As I wrote in my review of their 2011 album To Shatter All Accord, I am a relative newcomer to Discipline, one of the trailblazers (together with Echolyn) of the US prog renaissance in the Nineties. However, that long-awaited album was enough to make me a convert, and I spent the past two years kicking myself for having missed the Detroit band’s performance at ROSFest 2012. The praise heaped upon them by some of my friends made me even more impatient to experience them on stage. I am glad to say that my patience was amply rewarded, because on Sunday night Discipline played a blinder that made me forget my ever-present tiredness and the slight burnout that often follows a weekend full of music. The black-clad figure of Matthew Parmenter (wearing his customary white makeup) sitting behind the keyboards was a magnet for everyone’s eyes. His singing voice (quite different from his speaking one) is simply one of the best I have heard in a long time, and his oddly endearing, deadpan humour contrasts with his somewhat forbidding appearance. With distinguished-looking Tiles guitarist Chris Herin subbing for Jon Preston Bouda, and Mathew Kennedy and Paul Dzendzel providing a flawless rhythmic background – ideal for the band’s complex, yet often crushingly heavy mid-tempos – Discipline delivered a perfect two hours of music as powerful as it was devoid of unnecessary flash. Having left his costumes and Gabrielesque performances behind, Parmenter now relies on his measured gestures and facial expressions to convey a depth of emotion than makes many other frontmen seem hopelessly overwrought. Needless to say, I will be counting the days until I see the band again at the Orion Studios on November 8.

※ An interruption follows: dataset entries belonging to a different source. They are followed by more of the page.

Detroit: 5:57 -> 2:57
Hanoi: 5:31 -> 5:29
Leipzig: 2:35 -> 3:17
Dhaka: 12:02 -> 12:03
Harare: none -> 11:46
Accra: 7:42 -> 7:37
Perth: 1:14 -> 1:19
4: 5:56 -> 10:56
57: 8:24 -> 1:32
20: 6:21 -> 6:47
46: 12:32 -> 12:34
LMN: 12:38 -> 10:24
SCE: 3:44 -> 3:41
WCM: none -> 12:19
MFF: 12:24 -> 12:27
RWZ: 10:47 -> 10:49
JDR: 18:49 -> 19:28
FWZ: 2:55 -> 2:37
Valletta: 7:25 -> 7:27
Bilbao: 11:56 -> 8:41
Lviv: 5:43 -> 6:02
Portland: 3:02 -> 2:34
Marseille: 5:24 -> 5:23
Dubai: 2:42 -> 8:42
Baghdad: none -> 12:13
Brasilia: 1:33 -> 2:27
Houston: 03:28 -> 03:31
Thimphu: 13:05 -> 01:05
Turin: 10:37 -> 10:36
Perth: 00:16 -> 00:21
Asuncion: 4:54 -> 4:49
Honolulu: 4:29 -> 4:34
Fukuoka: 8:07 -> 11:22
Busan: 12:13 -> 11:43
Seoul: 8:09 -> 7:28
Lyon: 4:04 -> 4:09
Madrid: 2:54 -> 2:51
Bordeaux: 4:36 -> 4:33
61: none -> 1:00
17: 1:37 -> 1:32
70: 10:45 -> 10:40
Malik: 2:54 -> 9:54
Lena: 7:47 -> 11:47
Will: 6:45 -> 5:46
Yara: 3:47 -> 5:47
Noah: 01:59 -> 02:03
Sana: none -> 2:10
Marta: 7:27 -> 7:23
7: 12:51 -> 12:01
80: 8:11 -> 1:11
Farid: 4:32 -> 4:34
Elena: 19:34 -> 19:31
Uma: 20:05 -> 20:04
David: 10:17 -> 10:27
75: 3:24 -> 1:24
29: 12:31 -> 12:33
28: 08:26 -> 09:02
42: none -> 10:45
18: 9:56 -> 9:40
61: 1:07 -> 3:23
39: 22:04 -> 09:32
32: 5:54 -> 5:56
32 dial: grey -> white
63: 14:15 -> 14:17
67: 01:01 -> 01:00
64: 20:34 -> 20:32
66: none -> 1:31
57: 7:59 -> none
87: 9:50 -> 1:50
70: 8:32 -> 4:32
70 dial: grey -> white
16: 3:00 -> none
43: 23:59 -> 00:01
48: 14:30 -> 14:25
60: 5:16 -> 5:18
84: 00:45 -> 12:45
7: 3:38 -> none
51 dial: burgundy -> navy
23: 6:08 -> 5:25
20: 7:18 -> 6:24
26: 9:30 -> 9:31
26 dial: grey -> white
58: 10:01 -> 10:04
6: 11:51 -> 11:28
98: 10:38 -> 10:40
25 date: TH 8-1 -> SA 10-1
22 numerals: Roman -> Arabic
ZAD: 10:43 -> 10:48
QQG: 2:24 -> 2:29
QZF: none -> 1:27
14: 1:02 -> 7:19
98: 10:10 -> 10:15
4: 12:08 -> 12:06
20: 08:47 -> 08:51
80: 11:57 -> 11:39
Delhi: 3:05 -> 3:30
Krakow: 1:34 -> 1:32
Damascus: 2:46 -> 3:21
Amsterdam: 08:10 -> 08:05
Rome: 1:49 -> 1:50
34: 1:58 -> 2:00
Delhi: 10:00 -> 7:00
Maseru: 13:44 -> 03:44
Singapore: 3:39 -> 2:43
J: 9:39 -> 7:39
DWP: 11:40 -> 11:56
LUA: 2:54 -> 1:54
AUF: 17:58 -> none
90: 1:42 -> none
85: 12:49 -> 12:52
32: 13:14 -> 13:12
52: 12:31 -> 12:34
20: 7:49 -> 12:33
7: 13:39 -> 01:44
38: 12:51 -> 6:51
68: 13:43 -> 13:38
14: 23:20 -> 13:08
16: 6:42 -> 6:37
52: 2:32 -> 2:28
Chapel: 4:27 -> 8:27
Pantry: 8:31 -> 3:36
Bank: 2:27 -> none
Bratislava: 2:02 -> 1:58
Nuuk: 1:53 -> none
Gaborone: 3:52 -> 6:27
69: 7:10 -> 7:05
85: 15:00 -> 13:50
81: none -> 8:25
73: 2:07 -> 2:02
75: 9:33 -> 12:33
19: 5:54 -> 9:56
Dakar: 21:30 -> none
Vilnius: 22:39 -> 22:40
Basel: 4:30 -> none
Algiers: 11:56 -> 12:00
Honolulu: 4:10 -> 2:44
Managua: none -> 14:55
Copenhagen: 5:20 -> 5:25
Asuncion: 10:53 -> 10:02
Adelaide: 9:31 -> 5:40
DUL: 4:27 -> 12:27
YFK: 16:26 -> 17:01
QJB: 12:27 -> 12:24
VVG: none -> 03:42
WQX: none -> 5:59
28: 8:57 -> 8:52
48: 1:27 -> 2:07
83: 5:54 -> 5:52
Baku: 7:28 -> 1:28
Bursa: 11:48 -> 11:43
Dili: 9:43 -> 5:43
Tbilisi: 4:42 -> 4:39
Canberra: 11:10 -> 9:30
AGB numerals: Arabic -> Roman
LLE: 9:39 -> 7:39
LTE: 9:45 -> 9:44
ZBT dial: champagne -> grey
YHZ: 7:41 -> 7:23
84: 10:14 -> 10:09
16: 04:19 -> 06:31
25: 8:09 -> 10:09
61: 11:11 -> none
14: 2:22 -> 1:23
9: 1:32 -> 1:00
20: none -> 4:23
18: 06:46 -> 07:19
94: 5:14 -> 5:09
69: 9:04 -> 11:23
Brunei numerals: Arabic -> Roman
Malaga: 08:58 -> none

As a whole, the second edition of the NJ Proghouse Homecoming Weekend was as successful as the first, even though I believe that having five bands instead of four in an indoor setting can be somewhat taxing for the average music fan’s attention span. On the other hand, the organizers are to be commended for reaching outside the boundaries of conventional prog, and showcasing the many different forms of the genre in this second decade of the 21st century – even if I would have liked to see at least one “cutting-edge” band on the Roxy and Dukes stage. In any case, the third edition of the festival is already in the works, and the first two bands were announced on Sunday night – MoeTar and Necromonkey, both firm favourites of mine.

As usual, at the end of my review I would like to thank the NJ Proghouse “staph” for all their hard work and for allowing us to enjoy a wonderful weekend of music and companionship with like-minded people in very friendly surroundings. I hope that, sometimes during the next 12 months, we will find the time to head to Dunellen again.